When he emerges from this shock, it will no doubt, somehow be Bill Clinton's fault. It always is.



FYI

Two things should dominate this here message here. (I'm writing just

before the President comes out and tells us more stories about Lincoln
and FDR.)

I was laid off last week for the term of one week. Thursday, out of the
blue, they called me and told me my layoff was permanent. I no longer have
a job. The deep recession became a Depression at that moment for this
household.

Welcome to 1929. You are going to be 56 years old in May. The
economy is still falling. The Dow has yet to bottom out. You have already
bumped headfirst into the early examples of age discrimination. You know
no one--NO ONE--who makes anywhere near the wage you did just two and a
half years ago. Most are working for a third of that or less. You did not
set up your future, your savings, your retirement planning, or your worst
imagination for what is now inside your doorstep.

Nevertheless, I had one more duty to perform at my former employer's.

I arrived there 45 minutes after I got the telephone call, about my
average drive time, and removed my tools and all evidence I had ever been
there within a half hour. There was, of course, no severance pay or
package. I said goodbye to exactly three people, used the large overhead
crane to load my toolbox into the back of my pickup, and have no intention
of ever looking back. I will be astounded if their doors are open at all
by mid-summer. For those I left behind, their outlook is far more bleak
than mine. Totally unskilled assembly laborers, the great majority of
them. Many have never worked anywhere else.

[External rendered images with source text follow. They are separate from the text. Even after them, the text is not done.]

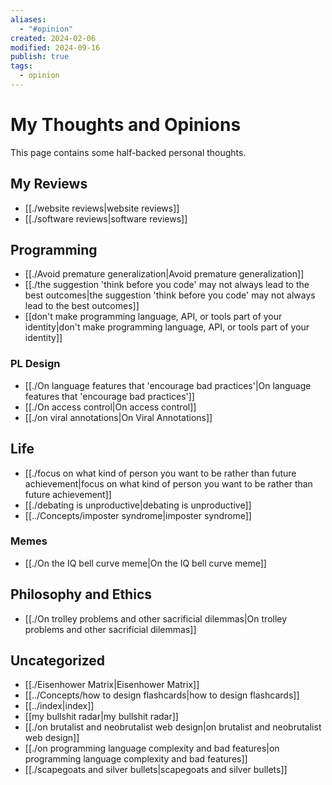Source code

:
 ```yaml
---
aliases:
  - "#opinion"
created: 2024-02-06
modified: 2024-09-16
publish: true
tags:
  - opinion
---
```


# My Thoughts and Opinions

This page contains some half-backed personal thoughts.

## My Reviews
- [[./website reviews|website reviews]]
- [[./software reviews|software reviews]]

## Programming
- [[./Avoid premature generalization|Avoid premature generalization]]
- [[./the suggestion 'think before you code' may not always lead to the best outcomes|the suggestion 'think before you code' may not always lead to the best outcomes]]
- [[don't make programming language, API, or tools part of your identity|don't make programming language, API, or tools part of your identity]]

### PL Design
- [[./On language features that 'encourage bad practices'|On language features that 'encourage bad practices']]
- [[./On access control|On access control]]
- [[./on viral annotations|On Viral Annotations]]

## Life
- [[./focus on what kind of person you want to be rather than future achievement|focus on what kind of person you want to be rather than future achievement]]
- [[./debating is unproductive|debating is unproductive]]
- [[../Concepts/imposter syndrome|imposter syndrome]]

### Memes
- [[./On the IQ bell curve meme|On the IQ bell curve meme]]

## Philosophy and Ethics
- [[./On trolley problems and other sacrificial dilemmas|On trolley problems and other sacrificial dilemmas]]

## Uncategorized
- [[./Eisenhower Matrix|Eisenhower Matrix]]
- [[../Concepts/how to design flashcards|how to design flashcards]]
- [[../index|index]]
- [[my bullshit radar|my bullshit radar]]
- [[./on brutalist and neobrutalist web design|on brutalist and neobrutalist web design]]
- [[./on programming language complexity and bad features|on programming language complexity and bad features]]
- [[./scapegoats and silver bullets|scapegoats and silver bullets]]
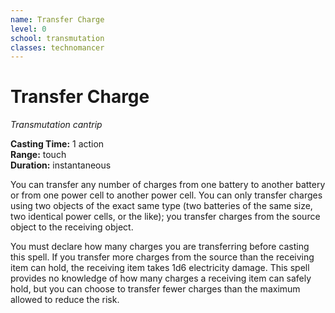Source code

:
 ```yaml
---
name: Transfer Charge
level: 0
school: transmutation
classes: technomancer
---
```


# Transfer Charge
_Transmutation cantrip_ 

**Casting Time:** 1 action    
**Range:** touch    
**Duration:** instantaneous

You can transfer any number of charges from one battery to another battery or from one power cell to another power cell. You can only transfer charges using two objects of the exact same type (two batteries of the same size, two identical power cells, or the like); you transfer charges from the source object to the receiving object.

You must declare how many charges you are transferring before casting this spell. If you transfer more charges from the source than the receiving item can hold, the receiving item takes 1d6 electricity damage. This spell provides no knowledge of how many charges a receiving item can safely hold, but you can choose to transfer fewer charges than the maximum allowed to reduce the risk.
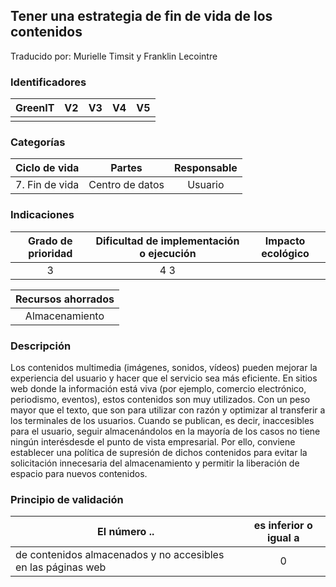 ## Tener una estrategia de fin de vida de los contenidos

Traducido por: Murielle Timsit y Franklin Lecointre

### Identificadores

| GreenIT | V2  | V3  | V4  | V5  |
| :-----: | :-: | :-: | :-: | :-: |
|         |     |     |     |     |

### Categorías

| Ciclo de vida  |     Partes      | Responsable |
| :------------: | :-------------: | :---------: |
| 7. Fin de vida | Centro de datos |   Usuario   |

### Indicaciones

| Grado de prioridad | Dificultad de implementación o ejecución | Impacto ecológico |
| :----------------: | :--------------------------------------: | :---------------: |
|         3          |                   4 3                    |

| Recursos ahorrados |
| :----------------: |
|   Almacenamiento   |

### Descripción

Los contenidos multimedia (imágenes, sonidos, vídeos) pueden mejorar la experiencia del usuario y hacer que el servicio sea más eficiente.
En sitios web donde la información está viva (por ejemplo, comercio electrónico, periodismo, eventos), estos contenidos son muy utilizados.
Con un peso mayor que el texto, que son para utilizar con razón y optimizar al transferir a los terminales de los usuarios.
Cuando se publican, es decir, inaccesibles para el usuario, seguir almacenándolos en la mayoría de los casos no tiene ningún interésdesde el punto de vista empresarial. Por ello, conviene establecer una política de supresión de dichos contenidos para evitar la solicitación innecesaria del almacenamiento y permitir la liberación de espacio para nuevos contenidos.

### Principio de validación

| El número ..                                                 | es inferior o igual a |
| ------------------------------------------------------------ | :-------------------: |
| de contenidos almacenados y no accesibles en las páginas web |           0           |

When I took my toolbox in, which for a person in my trade is the
equivalent of sinking the roots of a tree into the earth, I put the heavy
Kevlar straps I used to unload it on top of all the other junk in the
driver's side of my pickup's toolbox. As I so often told my coworkers,
they were never moved. I left them there in order to be able to move out
quickly if I either wanted to or had to. Thursday I found them exactly
where I put them and had my 1500+ pound toolbox on the road before word
spread through the shop that I was there and clearing out. I was gone in
minutes.

There has never in my adult life been a poorer job market for even highly
skilled workers (experienced and documented Journeyman-class) in the
industrial field. This is my starting point. This is how it begins.

The second dominate thing about this post is to inform you I caught some
kind of computer superbug that went right through my defenses.
My computer rapidly degraded to the point where it became impossible to
reach my ISP and its fancy fiber optic system. That's why you haven't seen
me lurking about recently, that and a remarkably foul mood that descended
over me like a black horse blanket. As is usual for me, despair is now
turning to anger, which will drive me for the foreseeable future and is
actually a good thing. It sure beats being stunned like a duck hit on the
head, as a fellow bipolar, A. Lincoln, once put it. People in despair go
to bed and pull the covers over their heads. People who are angry fight
back.

Much of my time will be spent wasting gasoline and hours looking for an
industrial job in a still-dying industrial desert and probably, even if I
find one, working for a "wage" that is in fact a mere insult. But when I
was a child, watching black and white movies on television, I always
pestered the adults around me with questions when the old "A Night To
Remember" movie about the sinking of the Titanic would show. During the
scenes where the last lifeboats were pulling away and the band was playing
"Nearer My God To Thee" and all the studio actors were standing at the
railings looking brave and the extras were running up and down the ship
hysterically, I used to have mini-fits and would bounce around the room
yelling at them to get some rope and start lashing deck chairs together,
tear the doors off the walls and grab a hammer and nails, DO SOMETHING,
YOU FOOLS! And now, after a few days of being a duck hit on the head with
a hammer, that child inside me is yelling again.
I think it would be wise to listen to him. Wish us luck.